Coordinate Across Healthcare System
Poorly coordinated implementation can result in increased patient burden.
Coordinate Assessment Content
It is helpful for a healthcare system via a governance structure to establish an approach for selecting patient-reported outcome measures across clinics. Goals can include:
- Reducing redundant assessments through use of universal measures such as PROMIS and/or making measure results easily visible to all providers.
- Limiting assessment frequency at a system-level to reduce patient burden. For example, if a patient has two appointments in one week, the patient should not be prompted to complete the same measure each time. Results from the first assessment should be visible to providers at the second appointment.
- Limiting workflow disruption through having an identified assessment length limit (e.g., 25 questions).
- Ensure selected measures matche clinic and healthcare system’s aims. For example, if measures are to inform individual patient, guard against inclusion of measures to be utilized for research purposes.

Stored entries
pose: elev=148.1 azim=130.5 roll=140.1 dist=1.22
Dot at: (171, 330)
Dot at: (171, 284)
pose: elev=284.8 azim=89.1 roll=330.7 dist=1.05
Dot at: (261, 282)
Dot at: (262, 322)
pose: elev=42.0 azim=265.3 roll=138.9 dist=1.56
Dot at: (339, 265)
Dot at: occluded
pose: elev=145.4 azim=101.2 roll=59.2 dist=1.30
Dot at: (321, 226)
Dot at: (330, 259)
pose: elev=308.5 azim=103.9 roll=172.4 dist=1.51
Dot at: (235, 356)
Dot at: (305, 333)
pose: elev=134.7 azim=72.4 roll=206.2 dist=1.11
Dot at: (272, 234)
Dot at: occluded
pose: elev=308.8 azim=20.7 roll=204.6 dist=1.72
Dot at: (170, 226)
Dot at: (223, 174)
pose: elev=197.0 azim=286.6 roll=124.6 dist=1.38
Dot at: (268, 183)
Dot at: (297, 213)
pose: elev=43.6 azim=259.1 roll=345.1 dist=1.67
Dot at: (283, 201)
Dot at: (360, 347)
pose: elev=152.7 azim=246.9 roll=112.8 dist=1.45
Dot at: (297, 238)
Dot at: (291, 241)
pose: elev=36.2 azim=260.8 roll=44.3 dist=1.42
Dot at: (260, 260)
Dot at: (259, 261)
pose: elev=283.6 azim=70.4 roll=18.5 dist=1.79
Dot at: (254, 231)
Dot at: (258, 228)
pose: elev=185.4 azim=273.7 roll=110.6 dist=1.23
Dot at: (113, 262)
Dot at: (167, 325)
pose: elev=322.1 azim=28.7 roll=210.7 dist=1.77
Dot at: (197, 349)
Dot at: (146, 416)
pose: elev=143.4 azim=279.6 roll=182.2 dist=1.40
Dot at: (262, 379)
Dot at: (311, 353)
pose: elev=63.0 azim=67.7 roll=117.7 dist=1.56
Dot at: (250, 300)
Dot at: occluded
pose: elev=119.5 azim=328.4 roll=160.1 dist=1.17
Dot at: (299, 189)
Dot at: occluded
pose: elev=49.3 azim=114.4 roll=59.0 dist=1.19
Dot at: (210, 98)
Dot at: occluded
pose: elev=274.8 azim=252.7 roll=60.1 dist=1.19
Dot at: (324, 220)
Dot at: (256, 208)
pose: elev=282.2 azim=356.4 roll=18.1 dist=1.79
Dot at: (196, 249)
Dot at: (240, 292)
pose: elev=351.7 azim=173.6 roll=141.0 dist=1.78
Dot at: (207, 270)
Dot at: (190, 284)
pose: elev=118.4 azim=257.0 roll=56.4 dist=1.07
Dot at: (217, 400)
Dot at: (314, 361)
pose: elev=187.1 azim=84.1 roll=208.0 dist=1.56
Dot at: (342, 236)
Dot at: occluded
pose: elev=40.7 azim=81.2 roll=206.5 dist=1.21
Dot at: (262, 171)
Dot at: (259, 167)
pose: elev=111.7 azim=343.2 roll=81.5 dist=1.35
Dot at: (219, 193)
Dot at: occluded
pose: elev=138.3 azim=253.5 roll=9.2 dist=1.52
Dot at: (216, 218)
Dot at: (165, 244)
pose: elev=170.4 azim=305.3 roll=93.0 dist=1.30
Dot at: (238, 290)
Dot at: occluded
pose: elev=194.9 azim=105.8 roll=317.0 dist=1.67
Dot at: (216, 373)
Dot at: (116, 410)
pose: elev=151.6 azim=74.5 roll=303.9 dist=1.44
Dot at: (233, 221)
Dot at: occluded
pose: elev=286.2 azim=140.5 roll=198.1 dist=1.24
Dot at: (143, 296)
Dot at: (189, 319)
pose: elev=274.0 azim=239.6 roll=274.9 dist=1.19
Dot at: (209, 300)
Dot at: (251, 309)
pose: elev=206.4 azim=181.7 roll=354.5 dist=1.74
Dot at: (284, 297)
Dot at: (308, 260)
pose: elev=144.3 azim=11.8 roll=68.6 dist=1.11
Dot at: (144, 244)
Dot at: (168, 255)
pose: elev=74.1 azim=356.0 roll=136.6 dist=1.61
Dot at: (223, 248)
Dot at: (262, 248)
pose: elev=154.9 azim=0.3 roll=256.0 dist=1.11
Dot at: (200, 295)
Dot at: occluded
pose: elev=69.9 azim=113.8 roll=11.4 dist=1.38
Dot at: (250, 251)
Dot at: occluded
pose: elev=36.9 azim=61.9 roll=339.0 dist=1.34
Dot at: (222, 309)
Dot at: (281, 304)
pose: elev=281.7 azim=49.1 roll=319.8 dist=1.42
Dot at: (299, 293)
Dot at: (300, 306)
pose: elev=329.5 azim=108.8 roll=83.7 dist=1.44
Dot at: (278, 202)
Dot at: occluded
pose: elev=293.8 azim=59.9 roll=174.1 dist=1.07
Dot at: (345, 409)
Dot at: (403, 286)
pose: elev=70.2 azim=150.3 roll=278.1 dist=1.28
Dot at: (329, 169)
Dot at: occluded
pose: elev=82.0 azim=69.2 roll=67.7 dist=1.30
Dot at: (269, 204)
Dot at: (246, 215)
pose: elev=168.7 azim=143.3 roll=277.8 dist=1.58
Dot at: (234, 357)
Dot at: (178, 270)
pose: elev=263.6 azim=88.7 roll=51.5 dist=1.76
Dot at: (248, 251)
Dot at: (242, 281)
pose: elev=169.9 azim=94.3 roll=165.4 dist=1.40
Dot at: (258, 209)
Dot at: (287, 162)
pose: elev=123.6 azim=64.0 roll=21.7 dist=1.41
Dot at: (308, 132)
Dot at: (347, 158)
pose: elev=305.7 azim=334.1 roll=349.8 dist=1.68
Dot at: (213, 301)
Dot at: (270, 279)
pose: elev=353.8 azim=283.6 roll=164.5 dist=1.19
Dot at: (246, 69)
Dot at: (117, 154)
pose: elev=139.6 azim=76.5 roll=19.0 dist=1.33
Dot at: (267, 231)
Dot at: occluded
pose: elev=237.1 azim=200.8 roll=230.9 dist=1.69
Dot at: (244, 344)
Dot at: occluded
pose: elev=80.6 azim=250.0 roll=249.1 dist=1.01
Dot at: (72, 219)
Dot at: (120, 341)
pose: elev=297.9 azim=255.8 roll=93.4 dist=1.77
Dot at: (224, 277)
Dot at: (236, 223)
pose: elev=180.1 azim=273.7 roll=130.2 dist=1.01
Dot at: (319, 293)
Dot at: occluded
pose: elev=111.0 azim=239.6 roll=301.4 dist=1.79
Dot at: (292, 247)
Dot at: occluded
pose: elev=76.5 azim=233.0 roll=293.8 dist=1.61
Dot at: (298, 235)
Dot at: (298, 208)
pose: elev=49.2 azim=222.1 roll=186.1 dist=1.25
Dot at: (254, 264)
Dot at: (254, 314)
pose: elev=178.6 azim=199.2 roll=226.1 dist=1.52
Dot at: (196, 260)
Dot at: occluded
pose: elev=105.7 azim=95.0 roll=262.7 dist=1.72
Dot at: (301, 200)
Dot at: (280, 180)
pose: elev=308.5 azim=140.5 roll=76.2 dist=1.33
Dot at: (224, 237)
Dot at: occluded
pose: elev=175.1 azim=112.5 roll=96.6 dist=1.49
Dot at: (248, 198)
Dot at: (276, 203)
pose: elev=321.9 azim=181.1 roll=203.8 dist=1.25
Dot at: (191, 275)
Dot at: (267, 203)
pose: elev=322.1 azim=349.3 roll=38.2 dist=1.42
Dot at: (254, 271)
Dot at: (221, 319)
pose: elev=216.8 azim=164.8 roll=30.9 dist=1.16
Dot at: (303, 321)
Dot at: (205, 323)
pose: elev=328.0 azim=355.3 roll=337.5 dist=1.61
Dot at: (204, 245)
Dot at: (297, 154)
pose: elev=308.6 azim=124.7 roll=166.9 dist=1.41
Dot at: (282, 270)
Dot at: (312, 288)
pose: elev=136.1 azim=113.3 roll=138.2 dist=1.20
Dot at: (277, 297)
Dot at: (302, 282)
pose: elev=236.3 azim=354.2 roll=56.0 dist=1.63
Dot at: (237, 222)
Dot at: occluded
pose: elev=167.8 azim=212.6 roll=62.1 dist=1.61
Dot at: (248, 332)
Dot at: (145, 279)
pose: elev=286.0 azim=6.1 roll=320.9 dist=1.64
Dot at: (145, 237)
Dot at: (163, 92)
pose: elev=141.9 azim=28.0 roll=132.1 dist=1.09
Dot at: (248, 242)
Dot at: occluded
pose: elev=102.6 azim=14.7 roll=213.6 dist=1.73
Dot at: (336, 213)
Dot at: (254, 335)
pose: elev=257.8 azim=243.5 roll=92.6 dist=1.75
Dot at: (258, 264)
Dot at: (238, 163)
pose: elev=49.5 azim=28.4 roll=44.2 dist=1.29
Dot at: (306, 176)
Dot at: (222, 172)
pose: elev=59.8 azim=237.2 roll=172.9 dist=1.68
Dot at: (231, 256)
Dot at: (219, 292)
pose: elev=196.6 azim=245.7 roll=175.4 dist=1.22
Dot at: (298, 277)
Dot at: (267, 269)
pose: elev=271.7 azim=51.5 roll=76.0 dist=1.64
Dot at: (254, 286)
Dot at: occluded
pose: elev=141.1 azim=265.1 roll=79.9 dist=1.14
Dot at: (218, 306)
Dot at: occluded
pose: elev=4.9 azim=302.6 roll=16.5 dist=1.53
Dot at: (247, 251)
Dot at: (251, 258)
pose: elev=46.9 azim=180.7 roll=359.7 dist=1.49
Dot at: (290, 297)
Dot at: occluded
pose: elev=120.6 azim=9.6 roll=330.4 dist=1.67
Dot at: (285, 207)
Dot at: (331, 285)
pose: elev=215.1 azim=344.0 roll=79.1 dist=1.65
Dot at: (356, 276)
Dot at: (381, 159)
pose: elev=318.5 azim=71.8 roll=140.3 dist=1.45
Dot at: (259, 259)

Your assignment
Pick up the text on coordinating patient-reported outcome assessments across a healthcare system after its final sentence and extend it.

Response area
Example A: A healthcare system selected a core battery of measures for universal aspects of health (e.g., pain) to be assessed prior to each appointment. A clinic can supplement the assessment with additional measures totaling less than 20 questions. For example, Urology included a measure of urinary symptoms for all patients and erectile dysfunction for male patients in addition to the standard battery of pain, physical function, depression, and anxiety.
Example B: Any clinic can identify aspects of self-reported health that inform individual patient care and nominate measures to quantify those domains. No core battery is utilized. However, the healthcare system strongly encourages use of universal measures when possible to reduce patient burden, facilitate use across clinics, and create expanded research opportunities. This reduces the risk of having multiple measures of the same domain (e.g., fatigue). For example, orthopedic surgery assesses pain and physical function. Nephrology uses the same physical function measure as well as measures of fatigue and sleep disturbance.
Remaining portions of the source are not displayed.